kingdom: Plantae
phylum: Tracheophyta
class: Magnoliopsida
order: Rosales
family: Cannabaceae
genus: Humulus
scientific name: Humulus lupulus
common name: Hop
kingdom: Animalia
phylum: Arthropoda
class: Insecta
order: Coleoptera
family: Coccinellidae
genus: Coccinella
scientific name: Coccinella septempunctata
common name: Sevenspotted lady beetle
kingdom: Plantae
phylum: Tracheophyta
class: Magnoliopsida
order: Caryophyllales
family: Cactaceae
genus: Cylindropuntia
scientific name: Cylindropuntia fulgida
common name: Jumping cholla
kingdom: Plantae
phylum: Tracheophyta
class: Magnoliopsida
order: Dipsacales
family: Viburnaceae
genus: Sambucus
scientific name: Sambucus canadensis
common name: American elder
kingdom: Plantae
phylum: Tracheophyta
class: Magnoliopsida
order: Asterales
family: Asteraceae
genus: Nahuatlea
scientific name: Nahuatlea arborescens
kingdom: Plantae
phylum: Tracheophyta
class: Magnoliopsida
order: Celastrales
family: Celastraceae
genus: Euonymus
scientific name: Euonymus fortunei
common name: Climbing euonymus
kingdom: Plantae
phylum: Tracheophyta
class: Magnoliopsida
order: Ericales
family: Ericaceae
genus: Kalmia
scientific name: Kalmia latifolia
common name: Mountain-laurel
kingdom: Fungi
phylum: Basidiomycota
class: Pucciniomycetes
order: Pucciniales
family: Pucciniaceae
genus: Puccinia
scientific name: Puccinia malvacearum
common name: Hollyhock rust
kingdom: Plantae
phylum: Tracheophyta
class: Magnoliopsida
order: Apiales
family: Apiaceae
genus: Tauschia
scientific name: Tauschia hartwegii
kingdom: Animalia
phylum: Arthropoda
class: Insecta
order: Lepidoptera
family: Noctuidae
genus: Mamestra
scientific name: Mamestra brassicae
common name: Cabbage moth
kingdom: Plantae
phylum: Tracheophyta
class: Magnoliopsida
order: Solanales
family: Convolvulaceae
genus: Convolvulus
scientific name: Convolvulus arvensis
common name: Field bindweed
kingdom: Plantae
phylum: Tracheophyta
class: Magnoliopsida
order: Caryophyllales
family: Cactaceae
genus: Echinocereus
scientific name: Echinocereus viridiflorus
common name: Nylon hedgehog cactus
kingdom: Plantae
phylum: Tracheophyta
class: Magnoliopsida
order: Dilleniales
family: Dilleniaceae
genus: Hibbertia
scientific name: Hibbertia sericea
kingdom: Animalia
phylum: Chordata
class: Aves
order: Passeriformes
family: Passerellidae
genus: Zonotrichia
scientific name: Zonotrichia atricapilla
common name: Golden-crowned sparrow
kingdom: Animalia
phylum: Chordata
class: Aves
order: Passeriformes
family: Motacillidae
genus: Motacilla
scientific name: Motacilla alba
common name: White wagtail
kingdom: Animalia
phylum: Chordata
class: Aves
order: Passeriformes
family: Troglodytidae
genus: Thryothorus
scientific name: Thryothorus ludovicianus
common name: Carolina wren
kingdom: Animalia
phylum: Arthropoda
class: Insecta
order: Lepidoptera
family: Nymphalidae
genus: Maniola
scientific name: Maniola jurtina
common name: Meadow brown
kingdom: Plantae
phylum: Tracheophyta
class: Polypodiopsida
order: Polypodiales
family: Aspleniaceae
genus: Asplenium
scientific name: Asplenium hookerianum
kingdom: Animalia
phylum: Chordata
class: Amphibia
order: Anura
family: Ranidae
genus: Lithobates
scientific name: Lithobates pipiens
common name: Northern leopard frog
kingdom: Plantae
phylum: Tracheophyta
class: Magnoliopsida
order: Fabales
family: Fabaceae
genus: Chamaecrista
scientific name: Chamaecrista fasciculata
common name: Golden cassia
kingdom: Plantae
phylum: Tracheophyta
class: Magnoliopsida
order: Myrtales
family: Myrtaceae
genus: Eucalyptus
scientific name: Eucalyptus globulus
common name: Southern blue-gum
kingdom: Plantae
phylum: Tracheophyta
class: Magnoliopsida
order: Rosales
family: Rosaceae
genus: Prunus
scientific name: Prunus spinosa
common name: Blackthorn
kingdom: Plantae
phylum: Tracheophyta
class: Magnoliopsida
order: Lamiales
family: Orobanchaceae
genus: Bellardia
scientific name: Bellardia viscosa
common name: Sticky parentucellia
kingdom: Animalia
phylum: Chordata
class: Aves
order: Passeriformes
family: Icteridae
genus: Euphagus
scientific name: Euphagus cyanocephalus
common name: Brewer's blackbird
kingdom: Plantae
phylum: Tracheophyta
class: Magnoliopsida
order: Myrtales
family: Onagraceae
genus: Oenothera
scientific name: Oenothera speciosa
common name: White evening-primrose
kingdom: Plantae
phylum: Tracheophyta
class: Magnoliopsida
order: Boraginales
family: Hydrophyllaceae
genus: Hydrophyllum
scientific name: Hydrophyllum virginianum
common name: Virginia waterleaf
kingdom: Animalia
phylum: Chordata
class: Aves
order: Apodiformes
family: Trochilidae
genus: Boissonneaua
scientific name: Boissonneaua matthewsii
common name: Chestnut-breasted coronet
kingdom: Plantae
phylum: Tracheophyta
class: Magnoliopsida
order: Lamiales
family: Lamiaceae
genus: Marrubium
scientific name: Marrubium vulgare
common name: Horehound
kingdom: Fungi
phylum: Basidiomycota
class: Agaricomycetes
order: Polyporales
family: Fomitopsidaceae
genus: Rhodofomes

• • • • • • •

→ What the task requires
Update the items starting at the line that contains "genus: Boissonneaua" and ending at the last line of the items, changing every "common name" to "vernacular name" and leaving everything else unchanged. Give only those lines.

→ Complete answer
genus: Boissonneaua
scientific name: Boissonneaua matthewsii
vernacular name: Chestnut-breasted coronet
kingdom: Plantae
phylum: Tracheophyta
class: Magnoliopsida
order: Lamiales
family: Lamiaceae
genus: Marrubium
scientific name: Marrubium vulgare
vernacular name: Horehound
kingdom: Fungi
phylum: Basidiomycota
class: Agaricomycetes
order: Polyporales
family: Fomitopsidaceae
genus: Rhodofomes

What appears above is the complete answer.